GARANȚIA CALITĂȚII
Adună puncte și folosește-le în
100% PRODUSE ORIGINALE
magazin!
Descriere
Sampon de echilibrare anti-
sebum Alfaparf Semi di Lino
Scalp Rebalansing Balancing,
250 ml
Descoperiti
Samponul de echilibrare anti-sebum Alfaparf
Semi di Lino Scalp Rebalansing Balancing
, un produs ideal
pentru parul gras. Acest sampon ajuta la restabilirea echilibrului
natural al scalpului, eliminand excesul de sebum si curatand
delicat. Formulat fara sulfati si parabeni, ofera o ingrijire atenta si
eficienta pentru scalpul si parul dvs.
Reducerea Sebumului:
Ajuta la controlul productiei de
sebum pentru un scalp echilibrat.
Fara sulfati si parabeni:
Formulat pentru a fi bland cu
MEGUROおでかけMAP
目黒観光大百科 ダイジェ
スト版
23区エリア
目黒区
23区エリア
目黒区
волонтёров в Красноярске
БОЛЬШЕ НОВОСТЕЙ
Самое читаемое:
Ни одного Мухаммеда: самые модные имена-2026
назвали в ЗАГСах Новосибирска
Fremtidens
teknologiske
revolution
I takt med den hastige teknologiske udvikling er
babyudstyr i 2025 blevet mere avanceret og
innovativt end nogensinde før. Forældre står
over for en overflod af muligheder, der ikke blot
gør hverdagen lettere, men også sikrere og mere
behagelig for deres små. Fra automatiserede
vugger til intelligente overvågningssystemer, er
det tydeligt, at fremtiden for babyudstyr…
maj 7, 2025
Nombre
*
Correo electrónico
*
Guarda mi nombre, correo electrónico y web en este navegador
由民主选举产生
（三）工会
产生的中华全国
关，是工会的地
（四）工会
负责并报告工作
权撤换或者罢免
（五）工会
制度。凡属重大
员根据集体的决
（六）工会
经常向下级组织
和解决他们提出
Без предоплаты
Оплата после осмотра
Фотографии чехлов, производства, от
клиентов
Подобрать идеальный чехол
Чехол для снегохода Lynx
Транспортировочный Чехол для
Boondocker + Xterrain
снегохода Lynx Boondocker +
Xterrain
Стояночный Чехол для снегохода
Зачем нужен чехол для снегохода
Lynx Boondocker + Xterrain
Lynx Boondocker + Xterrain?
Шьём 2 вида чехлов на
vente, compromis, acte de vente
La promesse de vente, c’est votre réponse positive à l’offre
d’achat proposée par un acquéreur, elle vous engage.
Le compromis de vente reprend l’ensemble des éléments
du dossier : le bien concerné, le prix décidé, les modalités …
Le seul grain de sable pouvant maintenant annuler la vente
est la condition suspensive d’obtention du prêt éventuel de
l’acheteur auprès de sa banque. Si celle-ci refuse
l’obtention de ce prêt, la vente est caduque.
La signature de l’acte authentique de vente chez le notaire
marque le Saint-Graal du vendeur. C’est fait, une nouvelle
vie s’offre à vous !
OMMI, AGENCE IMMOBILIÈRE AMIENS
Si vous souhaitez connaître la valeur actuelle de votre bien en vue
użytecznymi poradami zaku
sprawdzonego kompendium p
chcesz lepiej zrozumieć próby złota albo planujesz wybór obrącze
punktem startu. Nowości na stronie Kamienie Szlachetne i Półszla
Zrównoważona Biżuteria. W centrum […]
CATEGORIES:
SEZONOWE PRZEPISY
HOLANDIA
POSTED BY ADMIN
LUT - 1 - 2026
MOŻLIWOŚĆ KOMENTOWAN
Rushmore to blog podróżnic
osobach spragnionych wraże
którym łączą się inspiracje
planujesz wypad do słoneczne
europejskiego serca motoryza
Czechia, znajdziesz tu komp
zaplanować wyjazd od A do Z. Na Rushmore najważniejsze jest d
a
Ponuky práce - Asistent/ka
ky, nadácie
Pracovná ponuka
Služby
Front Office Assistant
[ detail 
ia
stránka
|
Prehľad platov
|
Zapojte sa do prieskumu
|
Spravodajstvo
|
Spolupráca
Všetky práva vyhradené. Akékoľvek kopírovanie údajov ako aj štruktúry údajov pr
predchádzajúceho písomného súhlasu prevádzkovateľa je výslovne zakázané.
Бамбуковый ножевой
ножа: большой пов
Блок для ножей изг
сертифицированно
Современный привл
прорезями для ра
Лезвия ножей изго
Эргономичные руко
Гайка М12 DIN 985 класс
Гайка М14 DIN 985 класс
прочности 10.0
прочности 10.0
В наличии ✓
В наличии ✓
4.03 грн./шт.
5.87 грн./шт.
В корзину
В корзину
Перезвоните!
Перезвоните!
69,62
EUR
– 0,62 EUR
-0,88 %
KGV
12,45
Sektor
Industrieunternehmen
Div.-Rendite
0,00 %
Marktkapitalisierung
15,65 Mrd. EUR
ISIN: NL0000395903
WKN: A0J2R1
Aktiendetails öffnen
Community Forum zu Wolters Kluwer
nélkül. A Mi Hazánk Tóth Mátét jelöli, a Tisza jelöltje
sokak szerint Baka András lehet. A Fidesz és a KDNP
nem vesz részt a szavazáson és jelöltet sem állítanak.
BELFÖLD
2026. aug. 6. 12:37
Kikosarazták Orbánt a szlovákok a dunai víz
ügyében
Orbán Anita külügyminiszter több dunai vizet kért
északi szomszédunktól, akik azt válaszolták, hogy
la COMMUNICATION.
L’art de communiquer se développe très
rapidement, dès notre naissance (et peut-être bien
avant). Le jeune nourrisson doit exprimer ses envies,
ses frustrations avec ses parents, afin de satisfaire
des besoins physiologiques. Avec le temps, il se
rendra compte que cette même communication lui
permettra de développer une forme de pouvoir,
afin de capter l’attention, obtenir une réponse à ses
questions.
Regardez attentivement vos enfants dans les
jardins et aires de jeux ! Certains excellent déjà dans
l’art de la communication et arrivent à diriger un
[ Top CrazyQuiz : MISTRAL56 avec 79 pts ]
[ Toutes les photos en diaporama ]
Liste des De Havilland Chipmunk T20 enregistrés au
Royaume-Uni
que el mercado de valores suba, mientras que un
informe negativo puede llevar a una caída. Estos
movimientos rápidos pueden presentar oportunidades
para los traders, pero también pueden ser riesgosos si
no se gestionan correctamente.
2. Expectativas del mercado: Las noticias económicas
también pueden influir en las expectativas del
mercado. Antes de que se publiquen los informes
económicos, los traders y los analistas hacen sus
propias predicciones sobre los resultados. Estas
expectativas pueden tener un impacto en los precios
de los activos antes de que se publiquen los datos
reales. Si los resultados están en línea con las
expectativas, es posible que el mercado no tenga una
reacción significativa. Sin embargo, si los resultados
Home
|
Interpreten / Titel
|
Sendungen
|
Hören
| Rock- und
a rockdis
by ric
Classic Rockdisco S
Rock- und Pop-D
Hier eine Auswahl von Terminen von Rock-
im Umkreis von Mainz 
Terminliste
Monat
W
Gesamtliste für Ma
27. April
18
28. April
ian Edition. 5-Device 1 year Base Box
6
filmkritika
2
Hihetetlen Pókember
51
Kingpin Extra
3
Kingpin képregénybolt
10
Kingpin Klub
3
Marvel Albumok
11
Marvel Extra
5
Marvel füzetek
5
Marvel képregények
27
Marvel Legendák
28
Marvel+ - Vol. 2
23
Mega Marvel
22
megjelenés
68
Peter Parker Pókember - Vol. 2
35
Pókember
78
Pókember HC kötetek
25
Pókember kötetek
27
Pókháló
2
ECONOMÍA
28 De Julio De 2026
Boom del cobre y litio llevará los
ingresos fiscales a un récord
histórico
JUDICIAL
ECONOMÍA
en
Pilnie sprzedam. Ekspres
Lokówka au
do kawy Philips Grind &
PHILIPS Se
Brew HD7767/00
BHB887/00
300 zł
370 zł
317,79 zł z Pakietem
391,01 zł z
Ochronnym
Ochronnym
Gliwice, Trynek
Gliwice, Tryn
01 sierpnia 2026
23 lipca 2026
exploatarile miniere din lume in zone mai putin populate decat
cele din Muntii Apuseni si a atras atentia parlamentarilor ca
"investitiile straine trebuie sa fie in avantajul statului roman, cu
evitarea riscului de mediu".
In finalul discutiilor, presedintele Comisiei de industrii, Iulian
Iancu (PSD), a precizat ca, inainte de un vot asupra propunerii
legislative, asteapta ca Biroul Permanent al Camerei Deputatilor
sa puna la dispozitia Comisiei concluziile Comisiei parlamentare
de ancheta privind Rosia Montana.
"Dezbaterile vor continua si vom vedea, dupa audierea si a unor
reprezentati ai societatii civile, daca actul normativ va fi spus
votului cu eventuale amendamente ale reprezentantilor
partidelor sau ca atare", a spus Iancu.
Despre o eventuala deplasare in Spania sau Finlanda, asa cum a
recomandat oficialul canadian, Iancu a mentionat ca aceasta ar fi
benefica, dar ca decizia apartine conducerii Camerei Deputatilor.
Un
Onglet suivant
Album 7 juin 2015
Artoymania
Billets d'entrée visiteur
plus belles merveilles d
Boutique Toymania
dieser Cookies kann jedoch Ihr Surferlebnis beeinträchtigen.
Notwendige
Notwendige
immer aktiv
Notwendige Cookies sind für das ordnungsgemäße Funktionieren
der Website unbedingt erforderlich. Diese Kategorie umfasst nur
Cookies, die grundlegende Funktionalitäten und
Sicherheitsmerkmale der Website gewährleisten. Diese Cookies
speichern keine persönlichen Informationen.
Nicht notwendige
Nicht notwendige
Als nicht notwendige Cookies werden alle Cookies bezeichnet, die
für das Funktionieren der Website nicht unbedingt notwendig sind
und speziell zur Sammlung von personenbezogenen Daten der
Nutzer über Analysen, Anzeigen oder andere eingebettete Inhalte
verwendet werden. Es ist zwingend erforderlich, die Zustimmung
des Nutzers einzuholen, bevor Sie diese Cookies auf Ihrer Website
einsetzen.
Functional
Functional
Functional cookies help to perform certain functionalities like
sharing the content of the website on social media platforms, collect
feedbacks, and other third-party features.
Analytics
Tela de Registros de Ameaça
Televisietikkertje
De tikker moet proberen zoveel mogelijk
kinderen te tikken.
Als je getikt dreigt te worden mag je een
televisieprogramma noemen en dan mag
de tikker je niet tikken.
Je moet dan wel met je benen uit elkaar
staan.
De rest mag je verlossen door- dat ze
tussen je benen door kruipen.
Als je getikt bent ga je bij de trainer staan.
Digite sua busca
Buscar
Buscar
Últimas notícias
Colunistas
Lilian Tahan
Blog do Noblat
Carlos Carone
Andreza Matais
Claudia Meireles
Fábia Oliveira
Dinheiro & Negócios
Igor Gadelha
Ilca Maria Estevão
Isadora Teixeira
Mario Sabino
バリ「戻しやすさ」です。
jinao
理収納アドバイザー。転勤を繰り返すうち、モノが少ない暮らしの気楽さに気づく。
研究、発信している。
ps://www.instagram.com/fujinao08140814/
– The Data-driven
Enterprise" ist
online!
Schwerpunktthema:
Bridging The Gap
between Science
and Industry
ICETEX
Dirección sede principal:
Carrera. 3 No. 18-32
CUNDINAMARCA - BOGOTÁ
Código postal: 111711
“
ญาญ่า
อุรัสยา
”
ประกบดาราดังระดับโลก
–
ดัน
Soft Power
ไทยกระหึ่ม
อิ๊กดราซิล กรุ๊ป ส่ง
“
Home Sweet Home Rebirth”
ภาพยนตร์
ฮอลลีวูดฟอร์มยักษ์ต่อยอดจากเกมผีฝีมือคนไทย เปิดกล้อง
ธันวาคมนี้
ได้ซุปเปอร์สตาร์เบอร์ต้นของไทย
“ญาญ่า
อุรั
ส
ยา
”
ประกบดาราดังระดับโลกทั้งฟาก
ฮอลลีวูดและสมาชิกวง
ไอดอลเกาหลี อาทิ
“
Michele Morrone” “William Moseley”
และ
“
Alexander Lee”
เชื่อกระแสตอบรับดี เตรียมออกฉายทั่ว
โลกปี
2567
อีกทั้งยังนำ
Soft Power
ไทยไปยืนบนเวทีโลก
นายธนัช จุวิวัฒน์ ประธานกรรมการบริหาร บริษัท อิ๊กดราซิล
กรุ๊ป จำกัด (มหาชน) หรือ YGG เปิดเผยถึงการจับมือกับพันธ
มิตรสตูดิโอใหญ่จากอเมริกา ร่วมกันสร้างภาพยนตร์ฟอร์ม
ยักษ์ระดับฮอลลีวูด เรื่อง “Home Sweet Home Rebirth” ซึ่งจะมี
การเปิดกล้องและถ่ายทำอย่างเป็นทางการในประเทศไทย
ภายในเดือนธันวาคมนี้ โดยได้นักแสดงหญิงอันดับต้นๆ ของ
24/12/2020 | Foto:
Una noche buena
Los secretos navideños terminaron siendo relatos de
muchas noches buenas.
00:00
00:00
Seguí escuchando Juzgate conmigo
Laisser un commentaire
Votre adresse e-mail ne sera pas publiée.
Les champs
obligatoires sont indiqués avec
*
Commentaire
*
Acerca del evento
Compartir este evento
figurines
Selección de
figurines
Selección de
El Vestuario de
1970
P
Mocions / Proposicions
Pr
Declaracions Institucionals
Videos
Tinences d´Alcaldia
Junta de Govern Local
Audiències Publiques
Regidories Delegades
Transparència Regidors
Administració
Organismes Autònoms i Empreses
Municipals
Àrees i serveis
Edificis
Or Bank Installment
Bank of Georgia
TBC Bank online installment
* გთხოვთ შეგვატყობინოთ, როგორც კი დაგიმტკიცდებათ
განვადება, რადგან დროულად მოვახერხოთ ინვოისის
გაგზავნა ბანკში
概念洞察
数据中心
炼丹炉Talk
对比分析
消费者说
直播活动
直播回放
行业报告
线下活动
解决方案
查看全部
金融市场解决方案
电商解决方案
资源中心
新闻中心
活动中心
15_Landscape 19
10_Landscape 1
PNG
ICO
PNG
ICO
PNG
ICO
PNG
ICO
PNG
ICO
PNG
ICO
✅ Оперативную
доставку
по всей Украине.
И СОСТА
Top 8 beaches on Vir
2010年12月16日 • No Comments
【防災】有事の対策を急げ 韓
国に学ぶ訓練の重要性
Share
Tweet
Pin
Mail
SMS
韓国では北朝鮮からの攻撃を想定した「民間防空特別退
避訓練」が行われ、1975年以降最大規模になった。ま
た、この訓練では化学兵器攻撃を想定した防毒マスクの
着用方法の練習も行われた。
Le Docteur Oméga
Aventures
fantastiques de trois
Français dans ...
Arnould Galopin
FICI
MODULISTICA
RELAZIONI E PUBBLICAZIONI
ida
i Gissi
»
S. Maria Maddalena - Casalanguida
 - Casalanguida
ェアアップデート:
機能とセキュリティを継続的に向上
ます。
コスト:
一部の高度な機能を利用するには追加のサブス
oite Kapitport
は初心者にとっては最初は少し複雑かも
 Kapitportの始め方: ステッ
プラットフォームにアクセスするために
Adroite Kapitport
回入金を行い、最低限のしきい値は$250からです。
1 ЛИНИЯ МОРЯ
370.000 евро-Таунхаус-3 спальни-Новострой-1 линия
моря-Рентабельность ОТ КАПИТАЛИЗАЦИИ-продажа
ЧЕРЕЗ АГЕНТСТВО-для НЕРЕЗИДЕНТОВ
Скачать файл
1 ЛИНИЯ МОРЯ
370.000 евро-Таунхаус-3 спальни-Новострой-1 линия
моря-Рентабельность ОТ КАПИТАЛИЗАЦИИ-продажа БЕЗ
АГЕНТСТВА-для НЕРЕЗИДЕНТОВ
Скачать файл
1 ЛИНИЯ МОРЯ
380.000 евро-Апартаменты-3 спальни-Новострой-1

• • • •

=== Exercise ===
Rewrite the lines from the first line of the rows through the line containing "natural al scalpului, eliminand", changing "parul" to "părul" and keeping everything else unchanged.

=== Response to this exercise ===
GARANȚIA CALITĂȚII
Adună puncte și folosește-le în
100% PRODUSE ORIGINALE
magazin!
Descriere
Sampon de echilibrare anti-
sebum Alfaparf Semi di Lino
Scalp Rebalansing Balancing,
250 ml
Descoperiti
Samponul de echilibrare anti-sebum Alfaparf
Semi di Lino Scalp Rebalansing Balancing
, un produs ideal
pentru părul gras. Acest sampon ajuta la restabilirea echilibrului
natural al scalpului, eliminand excesul de sebum si curatand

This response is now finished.